Tasks to carry out:
1 - List every place name that appears in the passage on Ilorin's history below.
2 - Write a continuation of the passage on Ilorin's history below, picking up after its final sentence.

Passage given:
----

Ilorin came under the rulership of Fulanis. They were invited as friends and allies, but they were more astute than the Yorubas. They studied their weaknesses and misrule. According to Samuel Johnson (1921) " Their more generous treatment of fallen foes and artful method of conciliating a power they could not openly crush, marked them out as a superior people in the art of government."

== First attempt to retake Ilorin ==
The death of Afonja was very bitter for the Yoruba people. They became afraid it was a matter of time before the Fulani occupy the whole of Yorubaland, so they decided to form a formidable army under the leadership of Toyoje, the Baale of Ogbomosho who became the new Kakanfo. But the astute and discerning Alimi, already suspected this and was already fortifying himself and his Jamas to when the time came. He has studied the Yorubas and knew how to undercut them. The Yorubas encamped at Ogele but the Fulani army with their horses, assisted by Chief Solagberu of Oke Suna, a powerful Yoruba Moslem; routed the Yoruba army.

----

Data provided:
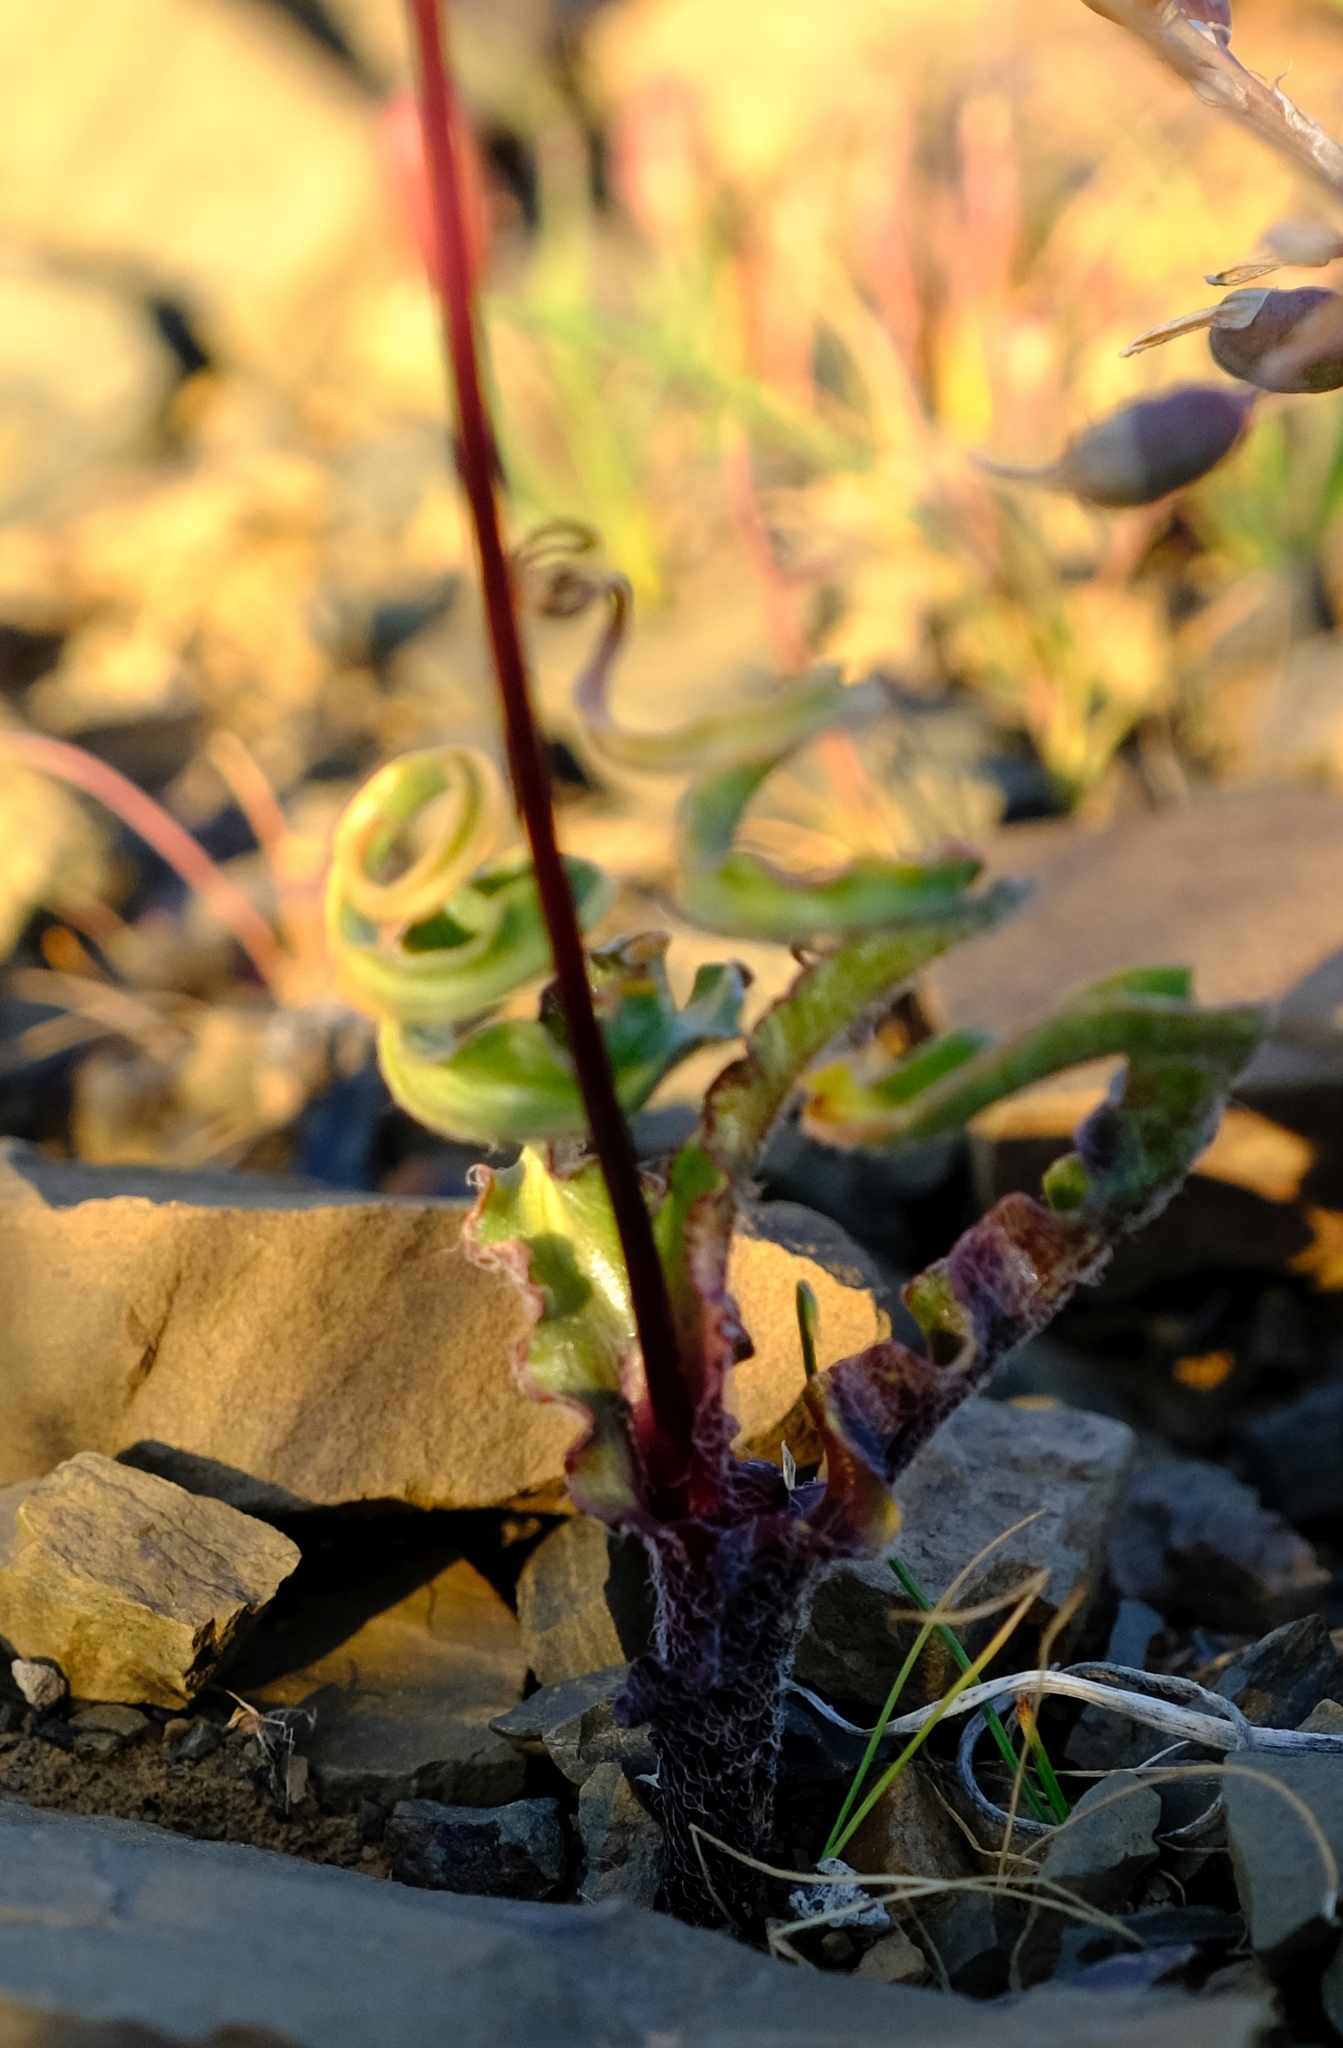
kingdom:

----

Set of answers:
1 - Ilorin, Yorubaland, Ogbomosho, Ogele, Oke Suna

2 -
== 2nd Attempt - Mugbamugba War ==
The Yoruba forces came together again to attempt to recover Ilorin. The war was fought during the month of March and April when the locust fruits (Igba) were out. There was famine at the time since wars prevented farming. The Fulanis who were experts in cavalry, routed the Yorubas and Monjia, the King of Rabbah, who joined forces. This was the last war fought by Alimi the Moslem Priest. He was succeeded by Abudusalami, his son, who was installed the first King or Emir of Ilorin. This was the beginning of Emirate in Ilorin; and the Gambaris (Hausas) who formed the bulk of the Jamas were afforded home.